No hay seguridad
alguna sobre la realidad que nos rodea, dice una página, y a pesar de eso el
camarero es firme, no duda nunca, y sostiene el universo en su bandeja. Su
coreografía es también una mecánica. El mundo externo, dirá el buen lector de
Hume, no puede ser deducido, es solo una percepción, un hábito asociativo, una enfermedad del ser humano.
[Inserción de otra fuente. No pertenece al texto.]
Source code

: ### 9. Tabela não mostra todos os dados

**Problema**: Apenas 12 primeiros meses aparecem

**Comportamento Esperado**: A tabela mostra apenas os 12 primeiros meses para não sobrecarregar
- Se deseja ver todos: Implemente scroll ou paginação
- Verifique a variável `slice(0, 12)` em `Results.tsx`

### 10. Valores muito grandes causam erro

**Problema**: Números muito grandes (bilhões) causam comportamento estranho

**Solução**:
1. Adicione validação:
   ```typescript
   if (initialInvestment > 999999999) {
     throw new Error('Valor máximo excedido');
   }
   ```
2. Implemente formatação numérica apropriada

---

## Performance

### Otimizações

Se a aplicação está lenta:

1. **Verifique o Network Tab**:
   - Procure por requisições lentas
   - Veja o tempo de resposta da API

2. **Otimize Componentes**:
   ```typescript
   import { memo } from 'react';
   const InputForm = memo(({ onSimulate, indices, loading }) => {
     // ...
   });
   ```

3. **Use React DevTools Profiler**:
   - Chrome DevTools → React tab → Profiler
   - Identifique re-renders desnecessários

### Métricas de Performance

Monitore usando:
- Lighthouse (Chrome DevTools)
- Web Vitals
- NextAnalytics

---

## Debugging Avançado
Por eso el
que mira no puede ver, o aún peor, solo ve un vodevil, un retablo de monigotes pintarrajeados
y algunos fenómenos que solo nuestra animalidad sabe explicar.
Quien observa esta
calle atravesada por hilos de conversación, este café que anuncia su olvido,
este sol de tarde que muerde las curvas metalizadas de los coches, quien
observa hoy, ahora mismo, no ve mucho más que aquellos niños que, una noche de
otoño de hace tres siglos, observaban los asombrosos dibujos de la linterna mágica
en un pueblo de Francia o de Alemania, los lujuriosos demonios, los licántropos,
las serpientes de cabeza humana, la sonrisa petrificada de las calaveras, en
fin, las dulces fantasmagorías de Robertson. ¿Qué otra cosa es la realidad más
que esta alucinación antigua?
Y al final de todas
las realidades, como un muñeco incomprensible, ese ser que lleva nuestro nombre, esas
ideas que nunca nos cansamos de proteger, ese tipo insoportable que ridículamente
quiere tener razón, esa sombra a la que defendemos de sus propias incoherencias
y majaderías. No hay mayor desconocido que nosotros mismos.
Como alguien que ya
no está, ves tu reflejo en el cristal de la ventana del café, un reflejo que se
hunde lento, que desaparece amortiguado, inerte, como si entre la realidad y
quien la piensa hubiera siempre una tormenta de arena perpetua.